More than half the maize crop is in the ground before the usual start date for the early drillers. If maize drilling is delayed and we do not get rain, the crop could be in trouble through lack of water to germinate it. I remember maize drilled in 1976 on 8 May that finally emerged on 15 September.
Most wheat crops are looking well and are now rapidly approaching GS32 if they are not already there and will be receiving their T1 fungicide. I have not seen any yellow rust but have had a report of a crop of Oakley that received a late T0 fungicide spray that is now quite severely infected.
Yellow rust is an unusual disease for us in the deep south-west but conditions have been right for its development. With T0’s applied and the dry weather the early high levels of septoria have receded a bit, but we drop our guard against this disease at our peril in this part of the world.
With the high soil and air temperatures, winter barleys have made rapid progress.
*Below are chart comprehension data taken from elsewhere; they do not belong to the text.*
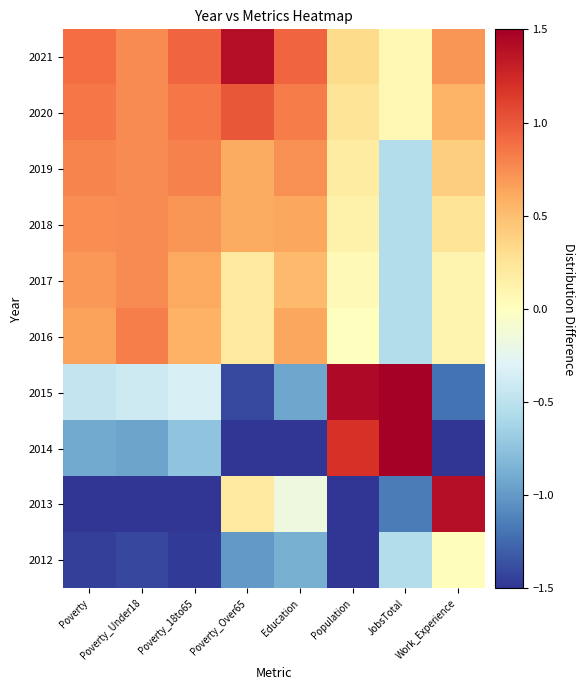

What is the difference between the highest and lowest values at Work_Experience?

3.8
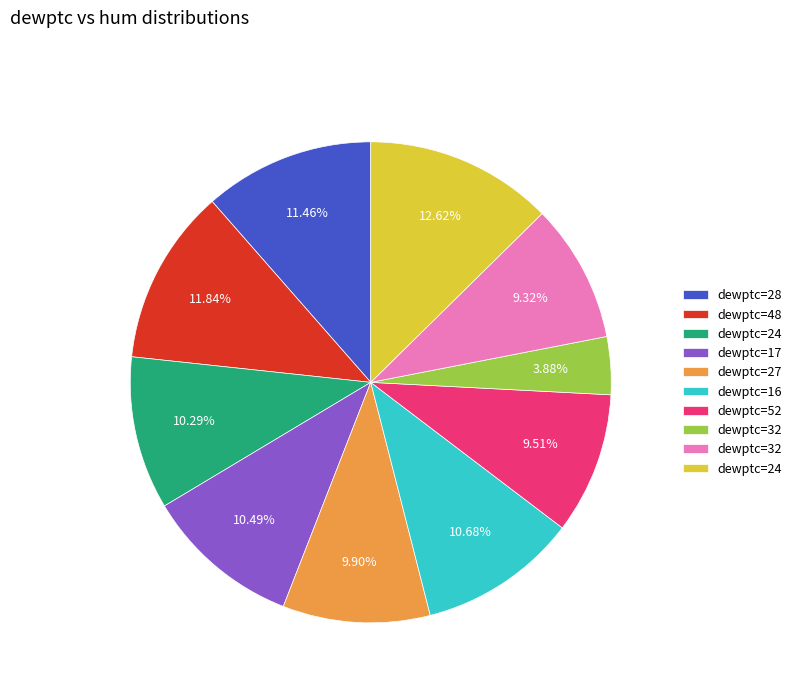

To the nearest percent, what is the difference between the largest and smallest slice percentages?

9%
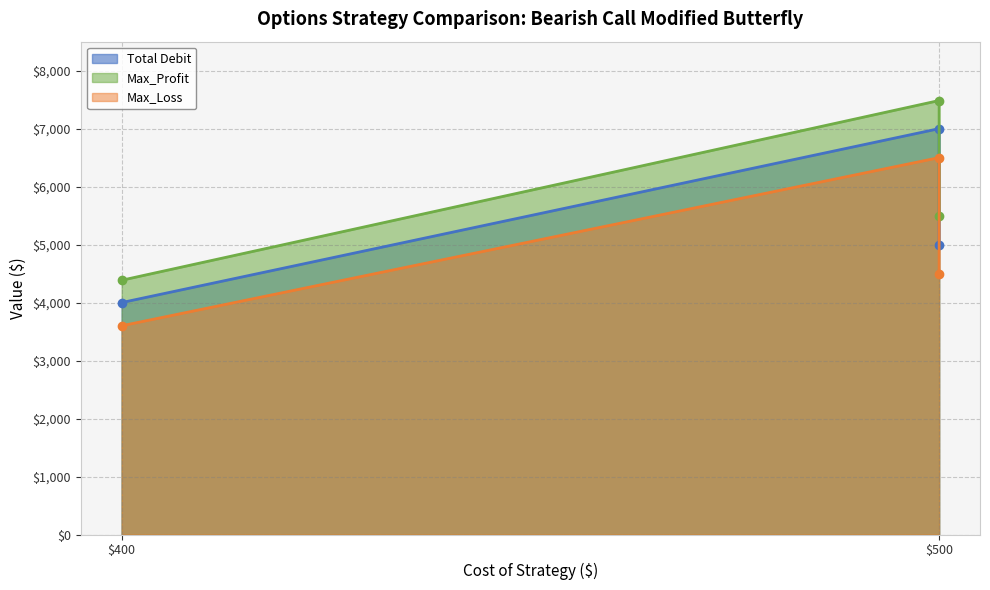

Count the number of data series in this chart.

3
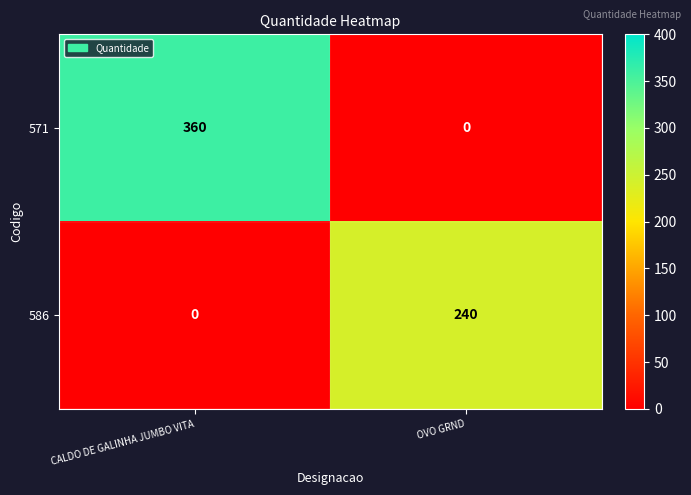

How many distinct data groups are displayed?

2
Last week I saw a crop of Element that was already at GS37 and feeling very sappy and weak in the straw. Decisions will soon have to be made on the merits or otherwise of late season plant growth regulator applications, which in a dry time can prove to be a little counter productive.
Winter oilseed rape crops have had quite large numbers of pollen beetle in them but to date I have not seen any fields that have been upto threshold. I have therefore held off making any recommendations for control.
The dry weather is bringing with it problems for spring broad-leaved crops such as beans and rape where residual herbicides are struggling to control the weeds effectively. This problem will persist until we get rain. Pea and bean weevil are present in most crops of spring beans, which have either received or are about to receive a pyrethroid insecticide to control them.